Движение и неподвижность в жизни народов

 

I

 

 

Историческая жизнь народов полна борьбы и движения. Принявший историю и

историческую судьбу принимает и движение со всей его болью и мучительностью.

Борьба народов за повышение и рост жизни не может быть неподвижностью. Между

тем очень распространены идеологические построения, которые в неподвижности,

в сохранении status quo видят справедливость, всякую же борьбу,

перераспределяющую исторические тела, считают неправдой и насилием. Многие

находят очень прогрессивной, демократической и справедливой ту точку зрения,

которая провозглашает: не нужно никаких аннексий, пусть все останется в

прежних границах. Совершенно непонятно, почему status quo, сохранение

прежних границ бытия народов есть меньшее насилие, чем изменение границ, чем

перераспределение национальных тел, чем те или другие аннексии. Современные

люди охотно соглашаются воспользоваться результатами старых насилий, старой

борьбы, старых перераспределений и аннексий. Но они не согласны возложить на

себя ответственность за новые перераспределяющие движения, за новую боль

исторического созидания. Национальные тела образовались в истории и

определили свои границы через борьбу, и в борьбе этой был элемент насилия.

Но можно ли сказать, что великие исторические задачи уже кончились и что

остается лишь сохранение установившегося? Скрытое отрицание всяких

исторических задач есть в современных идеологиях, которые кажутся очень

прогрессивными. Мировое дело овладения поверхностью земли и расселения на

ней народов представляется уже законченным. В соотношениях народов должно

прекратиться всякое движение и начаться неподвижность. Остается лишь

счастливо устроиться на справедливо распределенной земле. Но счастливое

устроение - статическая, а не динамическая идея. Отвлеченно-гуманитарное

отрицание всяких движений и готовность признать, что война должна быть

вничью и вернуть лишь к status quo ante bellum, [Положение, существующее до

перемен, происшедших в результате войн (лат.). (Примечание составителя.)]

враждебная историческому творчеству.

> Задания:
1) Ответьте на вопросы по фрагменту о движении и неподвижности в жизни народов:
(a) Что принимает тот, кто принял историю и историческую судьбу?
(b) Какую точку зрения многие находят очень прогрессивной, демократической и справедливой?
(c) Какой идеей, статической или динамической, названо счастливое устроение?
2) Напишите продолжение текста о движении и неподвижности в жизни народов, начав сразу после его последнего предложения.
Приведенные далее строки для работы не понадобятся.

> Строки данных:
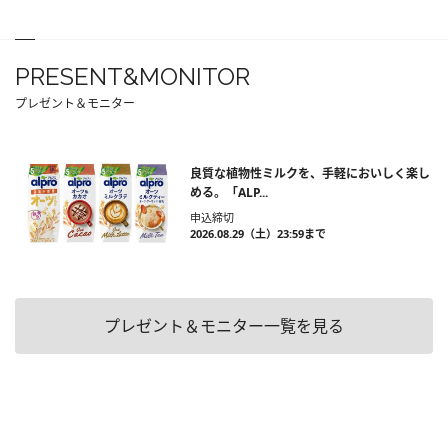
PRESENT&MONITOR
プレゼント＆モニター
良質な植物性ミルクを、手軽においしく楽し
める。「ALP...
申込締切
2026.08.29（土）23:59まで
プレゼント＆モニター一覧を見る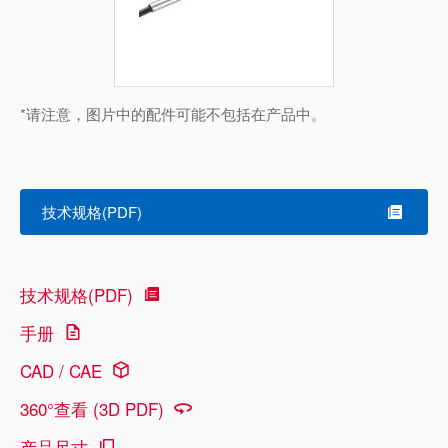
*请注意，图片中的配件可能不包括在产品中。
技术规格(PDF)
技术规格(PDF)
手册
CAD / CAE
360°查看 (3D PDF)
产品尺寸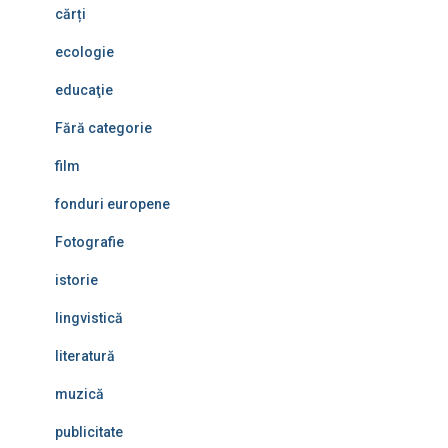
cărți
ecologie
educaţie
Fără categorie
film
fonduri europene
Fotografie
istorie
lingvistică
literatură
muzică
publicitate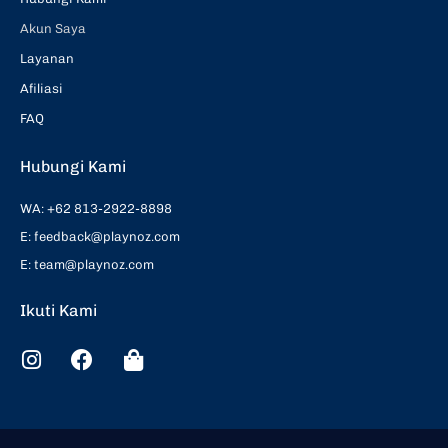
Akun Saya
Layanan
Afiliasi
FAQ
Hubungi Kami
WA: +62 813-2922-8898
E: feedback@playnoz.com
E: team@playnoz.com
Ikuti Kami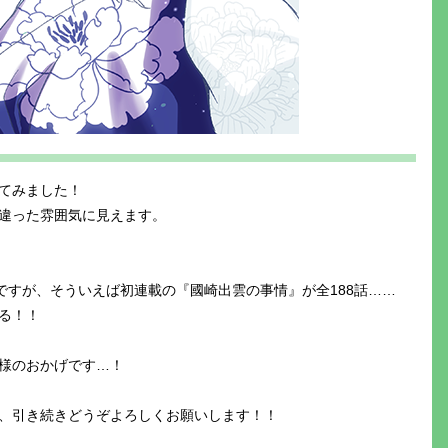
てみました！
違った雰囲気に見えます。
ですが、そういえば初連載の『國崎出雲の事情』が全188話……
る！！
様のおかげです…！
、引き続きどうぞよろしくお願いします！！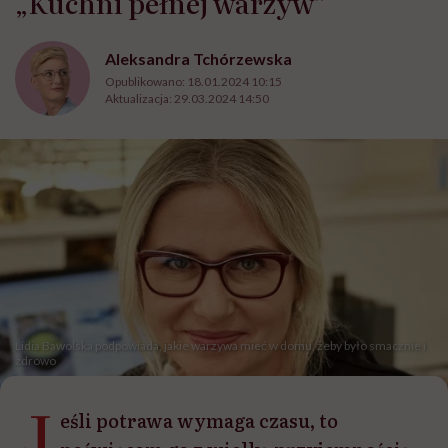
„Kuchni pełnej warzyw”
Aleksandra Tchórzewska
Opublikowano:
18.01.2024 10:15
Aktualizacja:
29.03.2024 14:50
Lidia Bawolska podpowiada, jakie warzywa mieć w domu, żeby było smacznie i
zdrowo
J
eśli potrawa wymaga czasu, to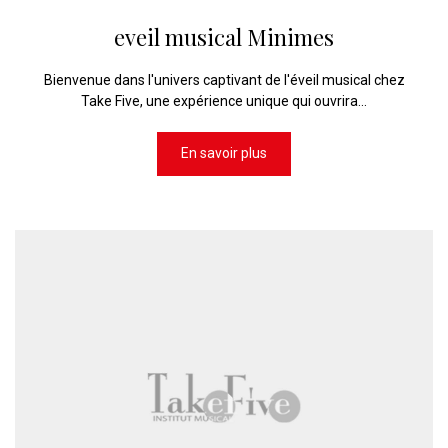
eveil musical Minimes
Bienvenue dans l'univers captivant de l'éveil musical chez
Take Five, une expérience unique qui ouvrira...
En savoir plus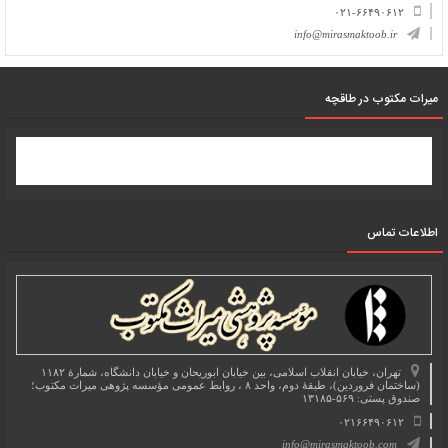
۰۲۱-۶۶۴۹۰۶۱۲
info@mirasmaktoob.ir
میرات مکتوب در طاقچه
اطلاعات تماس
تهران، خیابان انقلاب اسلامی، بین خیابان ابوریحان و خیابان دانشگاه، شمارۀ ۱۱۸۲
(ساختمان فروردین)، طبقۀ دوم، واحد ۸ ، روابط عمومی مؤسسه پژوهی میراث مکتوب؛
صندوق پستی: ۵۶۹-۱۳۱۸۵
۰۲۱۶۶۴۹۰۶۱۲
info@mirasmaktoob.com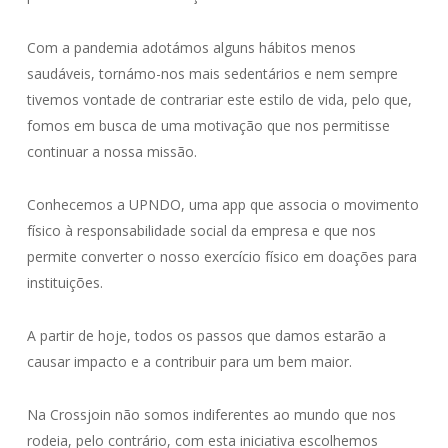
Com a pandemia adotámos alguns hábitos menos
saudáveis, tornámo-nos mais sedentários e nem sempre
tivemos vontade de contrariar este estilo de vida, pelo que,
fomos em busca de uma motivação que nos permitisse
continuar a nossa missão.
Conhecemos a UPNDO, uma app que associa o movimento
físico à responsabilidade social da empresa e que nos
permite converter o nosso exercício físico em doações para
instituições.
A partir de hoje, todos os passos que damos estarão a
causar impacto e a contribuir para um bem maior.
Na Crossjoin não somos indiferentes ao mundo que nos
rodeia, pelo contrário, com esta iniciativa escolhemos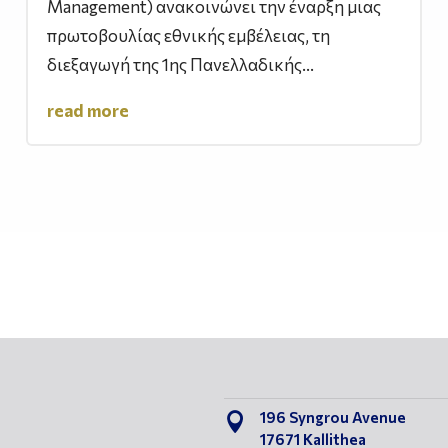
Management) ανακοινώνει την έναρξη μιας
πρωτοβουλίας εθνικής εμβέλειας, τη
διεξαγωγή της 1ης Πανελλαδικής...
read more
196 Syngrou Avenue

17671 Kallithea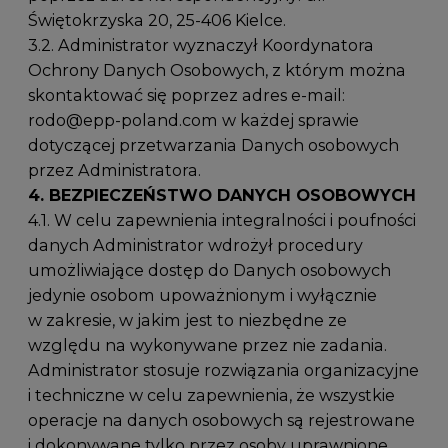
Świętokrzyska 20, 25-406 Kielce.
3.2. Administrator wyznaczył Koordynatora
Ochrony Danych Osobowych, z którym można
skontaktować się poprzez adres e-mail:
rodo@epp-poland.com
w każdej sprawie
dotyczącej przetwarzania Danych osobowych
przez Administratora.
4. BEZPIECZEŃSTWO DANYCH OSOBOWYCH
4.1. W celu zapewnienia integralności i poufności
danych Administrator wdrożył procedury
umożliwiające dostęp do Danych osobowych
jedynie osobom upoważnionym i wyłącznie
w zakresie, w jakim jest to niezbędne ze
względu na wykonywane przez nie zadania.
Administrator stosuje rozwiązania organizacyjne
i techniczne w celu zapewnienia, że wszystkie
operacje na danych osobowych są rejestrowane
i dokonywane tylko przez osoby uprawnione.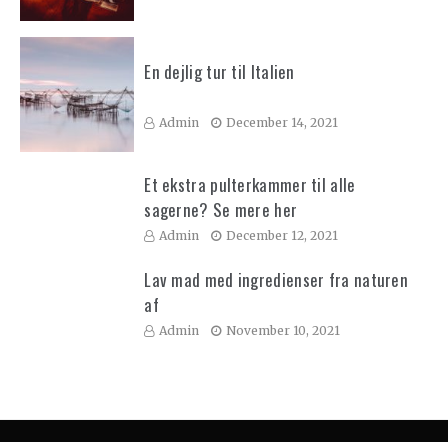
En dejlig tur til Italien
Admin
December 14, 2021
Et ekstra pulterkammer til alle
sagerne? Se mere her
Admin
December 12, 2021
Lav mad med ingredienser fra naturen
af
Admin
November 10, 2021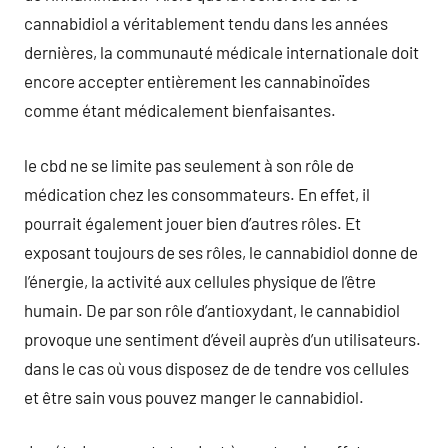
cannabidiol a véritablement tendu dans les années
dernières, la communauté médicale internationale doit
encore accepter entièrement les cannabinoïdes
comme étant médicalement bienfaisantes.
le cbd ne se limite pas seulement à son rôle de
médication chez les consommateurs. En effet, il
pourrait également jouer bien d’autres rôles. Et
exposant toujours de ses rôles, le cannabidiol donne de
l’énergie, la activité aux cellules physique de l’être
humain. De par son rôle d’antioxydant, le cannabidiol
provoque une sentiment d’éveil auprès d’un utilisateurs.
dans le cas où vous disposez de de tendre vos cellules
et être sain vous pouvez manger le cannabidiol.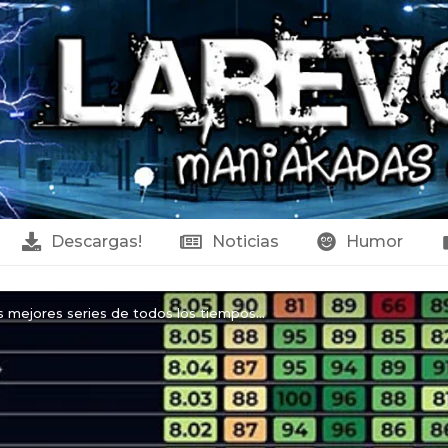
Descargas!
Noticias
Humor
as mejores series de todos los tiempos...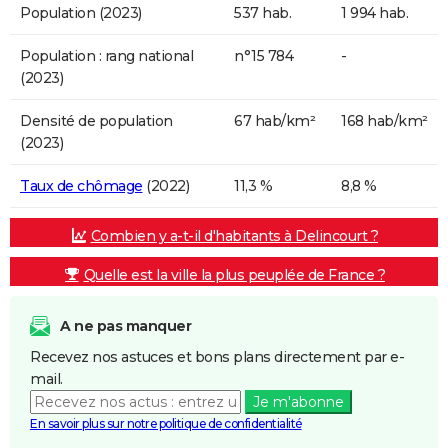
Population (2023)
537 hab.
1 994 hab.
Population : rang national
n°15 784
-
(2023)
Densité de population
67 hab/km²
168 hab/km²
(2023)
Taux de chômage
(2022)
11,3 %
8,8 %
Combien y a-t-il d'habitants à Delincourt ?
Quelle est la ville la plus peuplée de France ?
A ne pas manquer
Recevez nos astuces et bons plans directement par e-
mail.
Je m'abonne
En savoir plus sur notre politique de confidentialité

> Ответы по заданиям:
1)
(a) Движение со всей его болью и мучительностью.
(b) Ту, что провозглашает: не нужно никаких аннексий, пусть все останется в прежних границах.
(c) Статической.

2)
Точка зрения отвлеченной справедливости - статична. Эта отвлеченная

справедливость лишь поддерживает мировое равновесие, идеальный экилибр.

Историческая динамика предполагает нарушение экилибра и того, что уже

слишком привыкли считать справедливым, предполагает прохождение через то,

что может показаться несправедливым, признание ценностей иных, чем ценность

отвлеченной, охраняющей справедливости. Пасифистская теория вечного мира

легко превращается в теорию вечного покоя, счастливой бездвижности, ибо

последовательно должно отрицать не только боль, связанную с движением, со

всяким зачинающим историческим творчеством. Если утверждается, что война

сама по себе не есть благо, что она связана со злом и ужасом, что желанно

такое состояние человечества, при котором войны невозможны и ненужны, то это

очень элементарно и слишком неоспоримо. Человечество и весь мир могут

перейти к высшему бытию, и не будет уже материальных насильственных войн с

ужасами, кровью и убийством. Но и тогда в этом высшем состоянии будет

борьба, движение, историческое творчество, новое перераспределение тел и

духов. Изменятся способы борьбы, все сделается более тонким, и внутренним,

преодолеются слишком грубые и внешние методы, но и тогда будет боль движения

и борьбы, счастливого покоя и бездвижности, благодатного экилибра не

наступит. И на небе, в иерархии ангелов, есть войны. Войны могут быть

духовными, войнами духов. Духи добрые сражаются с духами злыми, но

вооружения из более тонкие и совершенные. Творческие задания исторического и

мирового процесса не могут прекратиться и не может наступить состояние

статическое, вечный счастливый покой. Человечество призвано идти ввысь, а не

устраиваться на равнине. И высшая радость человеческая есть радость

движения, а не радость бездвижности. Перед человечеством стоят еще огромные

задачи овладения поверхностью земного шара и регулирования ее. Процесс

образования и кристаллизации национальных тел еще не закончился. Миссии

народов в истории еще не выполнены, и существуют народы и расы, которые не

сказали еще своего слова, не выполнили своего дела, и им предстоят еще

периоды высшего подъема.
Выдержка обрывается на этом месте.